In [0]:
import pandas as pd
from pyspark.sql import SparkSession
from pyspark.sql.functions import col
from delta.tables import *
spark=SparkSession.builder.appName("sep 17").getOrCreate()
dbutils.fs.cp("file:/Workspace/Shared/Employee.csv","dbfs:/Filestore/Employee.csv")
dbutils.fs.cp("file:/Workspace/Shared/products.json","dbfs:/Filestore/products.json")
employee_df=spark.read.format("csv").option("header","true").load("dbfs:/Filestore/Employee.csv")
employee_df.show()
products_df=spark.read.format("json").option("multiline","true").load("/content/products.json")
employee_df.write.format("delta").mode("overwrite").save("/delta/employee_delta")
products_df.write.format("delta").mode("overwrite").save("/delta/products_delta")
employee_delta = spark.read.format("delta").load("/delta/employee_delta")
products_delta = spark.read.format("delta").load("/delta/products_delta")

In [0]:

dbutils.fs.cp("File:/Workspace/Shared/new_employee.csv","dbfs:/Filestore/new_employee.csv")
employee_new_df=spark.read.format("csv").option("header","true").load("dbfs:/Filestore/new_employee.csv")
employee_new_df.write.format("delta").mode("overwrite").save("/delta/employee_new_delta")
employee_new_delta=spark.read.format("delta").load("/delta/employee_new_delta")
employee_delta.createOrReplaceTempView("employee_delta")
employee_new_delta.createOrReplaceTempView("new_employee_delta")

In [0]:

spark.sql("""
          merge into employee_delta as target
          using new_employee_delta as source
          on target.employeeID=source.employeeID
          when matched then update set target.Salary=source.Salary
          when not matched then 
           insert (EmployeeID, EmployeeName, JoiningDate, Salary)
           values (source.EmployeeID, source.EmployeeName, source.JoiningDate, source.Salary)
          """)
spark.sql("select * from employee_delta").show()

In [0]:
spark.sql("""
          create table if not exists employee  as select * from employee_delta
          """)
#Optmizing the table using zordering and optimize
spark.sql("optimize employee zorder by(Salary)")

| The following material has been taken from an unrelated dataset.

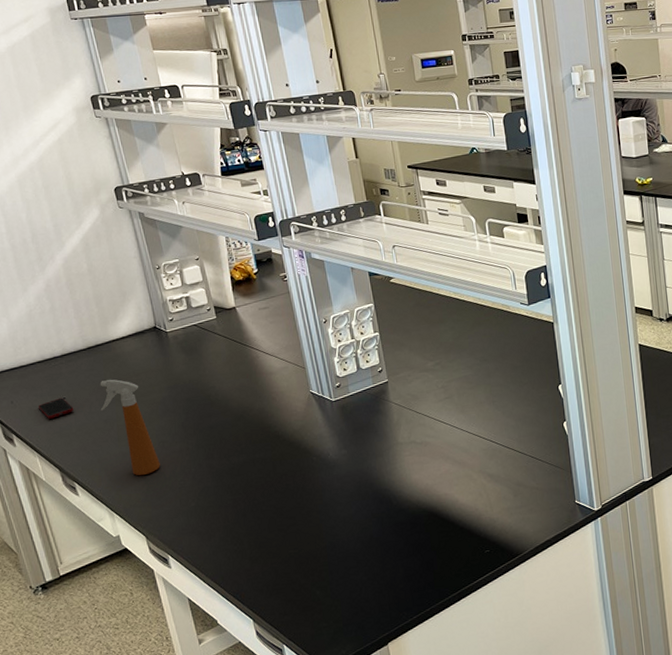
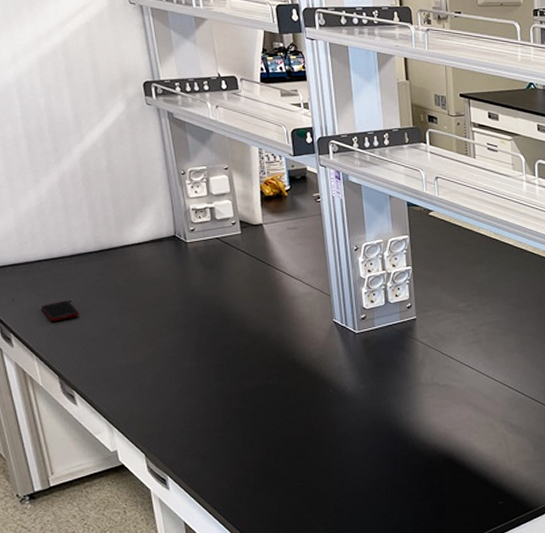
spray bottle: present [100,379,160,476] -> none [108,286,167,391]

#describing the history of the delta table
spark.sql("DESCRIBE HISTORY employee").show()

#vacuuming the table abd storing data of previous 7 days only
spark.sql("Vacuum employee retain 168 hours")

#using versioning of delta lake to find data with certain version
spark.sql("SELECT * FROM employee VERSION AS OF 3")


In [0]:
dbutils.fs.cp("file:/Workspace/Shared/transaction.csv","dbfs:/streaming/input/transaction.csv")
transaction_schema="transactionID String, transactionDate DATE, productID STRING,Quantity INT,Price INT"
transaction_stream=spark.readStream.format("csv").option("header","true").schema(transaction_schema).load("dbfs:/streaming/input/")


In [0]:
from pyspark.sql.functions import col,current_date, datediff, to_timestamp
transaction_transformed=transaction_stream.select(
    col("transactionID"),
    to_timestamp(col("TransactionDate"), "yyyy-MM-dd HH:mm:ss").alias("transactionDate"),
    col("productID"),
    col("Quantity"),
    col("Price"),
    (col("Quantity")*col("price")).alias("Total Price")
)
transaction_filter=transaction_transformed.filter((col("Quantity")>1).alias("Quantity"))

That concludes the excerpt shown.